== Exercise objective ==
Your response should reproduce every line of the entries that contains the word "输入图片说明".

Saved entries:
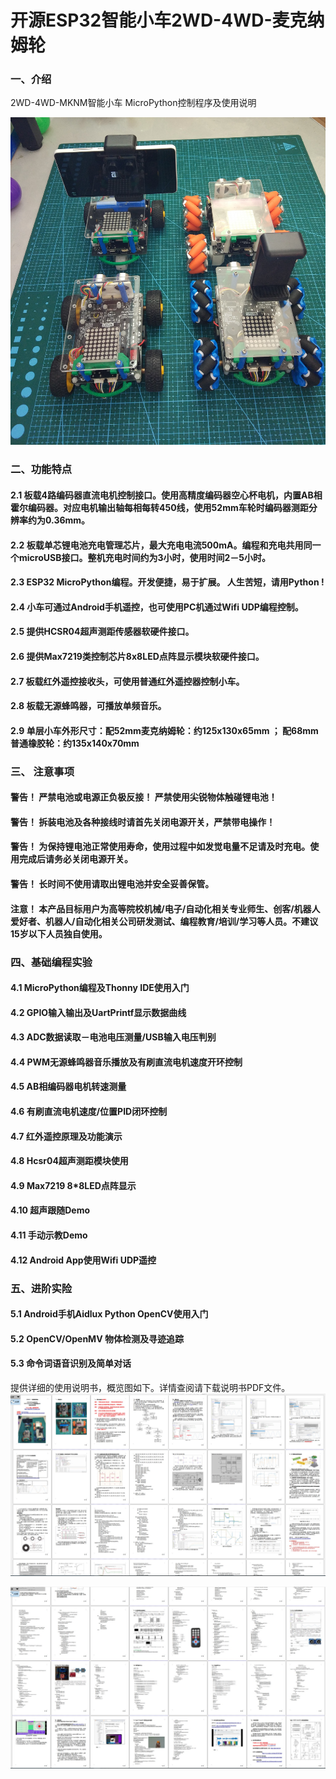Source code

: # 开源ESP32智能小车2WD-4WD-麦克纳姆轮

### 一、介绍
2WD-4WD-MKNM智能小车
MicroPython控制程序及使用说明

![输入图片说明](HW_Files/Pictures/2WD_4WD_MKNM_Photo_01.jpg)

### 二、功能特点
#### 2.1  板载4路编码器直流电机控制接口。使用高精度编码器空心杯电机，内置AB相霍尔编码器。对应电机输出轴每相每转450线，使用52mm车轮时编码器测距分辨率约为0.36mm。

#### 2.2  板载单芯锂电池充电管理芯片，最大充电电流500mA。编程和充电共用同一个microUSB接口。整机充电时间约为3小时，使用时间2－5小时。
  
#### 2.3  ESP32 MicroPython编程。开发便捷，易于扩展。  人生苦短，请用Python ! 

#### 2.4  小车可通过Android手机遥控，也可使用PC机通过Wifi UDP编程控制。
#### 2.5  提供HCSR04超声测距传感器软硬件接口。
#### 2.6  提供Max7219类控制芯片8x8LED点阵显示模块软硬件接口。
#### 2.7  板载红外遥控接收头，可使用普通红外遥控器控制小车。
#### 2.8  板载无源蜂鸣器，可播放单频音乐。
#### 2.9  单层小车外形尺寸：配52mm麦克纳姆轮：约125x130x65mm  ； 配68mm普通橡胶轮：约135x140x70mm

### 三、 注意事项
#### 警告！  严禁电池或电源正负极反接！  严禁使用尖锐物体触碰锂电池！

#### 警告！  拆装电池及各种接线时请首先关闭电源开关，严禁带电操作！

#### 警告！  为保持锂电池正常使用寿命，使用过程中如发觉电量不足请及时充电。使用完成后请务必关闭电源开关。

#### 警告！  长时间不使用请取出锂电池并安全妥善保管。

#### 注意！  本产品目标用户为高等院校机械/电子/自动化相关专业师生、创客/机器人爱好者、机器人/自动化相关公司研发测试、编程教育/培训/学习等人员。不建议15岁以下人员独自使用。


### 四、基础编程实验
#### 4.1 MicroPython编程及Thonny IDE使用入门
#### 4.2 GPIO输入输出及UartPrintf显示数据曲线
#### 4.3 ADC数据读取－电池电压测量/USB输入电压判别
#### 4.4 PWM无源蜂鸣器音乐播放及有刷直流电机速度开环控制
#### 4.5  AB相编码器电机转速测量
#### 4.6  有刷直流电机速度/位置PID闭环控制
#### 4.7  红外遥控原理及功能演示
#### 4.8  Hcsr04超声测距模块使用
#### 4.9  Max7219  8*8LED点阵显示
#### 4.10  超声跟随Demo
#### 4.11  手动示教Demo
#### 4.12  Android App使用Wifi UDP遥控

### 五、进阶实险
#### 5.1  Android手机Aidlux Python OpenCV使用入门
#### 5.2  OpenCV/OpenMV 物体检测及寻迹追踪
#### 5.3  命令词语音识别及简单对话


提供详细的使用说明书，概览图如下。详情查阅请下载说明书PDF文件。
![输入图片说明](HW_Files/Pictures/%E4%BD%BF%E7%94%A8%E8%AF%B4%E6%98%8E%E4%B9%A6%E6%A6%82%E8%A7%88%E5%9B%BE.jpg)

![输入图片说明](HW_Files/Pictures/%E4%BD%BF%E7%94%A8%E8%AF%B4%E6%98%8E%E4%B9%A6%E6%A6%82%E8%A7%88%E5%9B%BE_2.jpg)
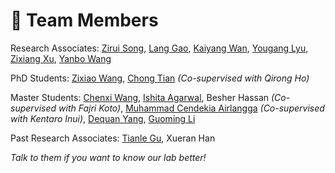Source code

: # 👥 Team Members

Research Associates: [Zirui Song](https://ziruisongbest.github.io/), [Lang Gao](https://heartyhaven.github.io/), [Kaiyang Wan](https://scholar.google.com/citations?user=v_faxAsAAAAJ&hl=en), [Yougang Lyu](https://youganglyu.github.io/), [Zixiang Xu](https://xzx34.github.io/), [Yanbo Wang](https://wyf23187.github.io/)

PhD Students: [Zixiao Wang](https://scholar.google.com/citations?user=1A9NbwEAAAAJ&hl=zh-CN), [Chong Tian](https://scholar.google.com/citations?user=MTZF0pEAAAAJ&hl=zh-CN) *(Co-supervised with Qirong Ho)*

Master Students: [Chenxi Wang](https://scholar.google.com/citations?user=Gtj8924AAAAJ&hl=en), [Ishita Agarwal](https://www.linkedin.com/in/ishitaaagarwal/?originalSubdomain=in), Besher Hassan *(Co-supervised with Fajri Koto)*, [Muhammad Cendekia Airlangga](https://scholar.google.com/citations?user=GXhAThEAAAAJ&hl=en) *(Co-supervised with Kentaro Inui)*, [Dequan Yang](https://www.linkedin.com/in/dequan-yang-58b183162/?originalSubdomain=ae), [Guoming Li](https://scholar.google.com/citations?user=MkxLbngAAAAJ&hl=zh-CN)

Past Research Associates:
[Tianle Gu](https://scholar.google.com/citations?user=wlW9_7QAAAAJ&hl=zh-CN), Xueran Han

*Talk to them if you want to know our lab better!*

== Written solution ==
![输入图片说明](HW_Files/Pictures/2WD_4WD_MKNM_Photo_01.jpg)
![输入图片说明](HW_Files/Pictures/%E4%BD%BF%E7%94%A8%E8%AF%B4%E6%98%8E%E4%B9%A6%E6%A6%82%E8%A7%88%E5%9B%BE.jpg)
![输入图片说明](HW_Files/Pictures/%E4%BD%BF%E7%94%A8%E8%AF%B4%E6%98%8E%E4%B9%A6%E6%A6%82%E8%A7%88%E5%9B%BE_2.jpg)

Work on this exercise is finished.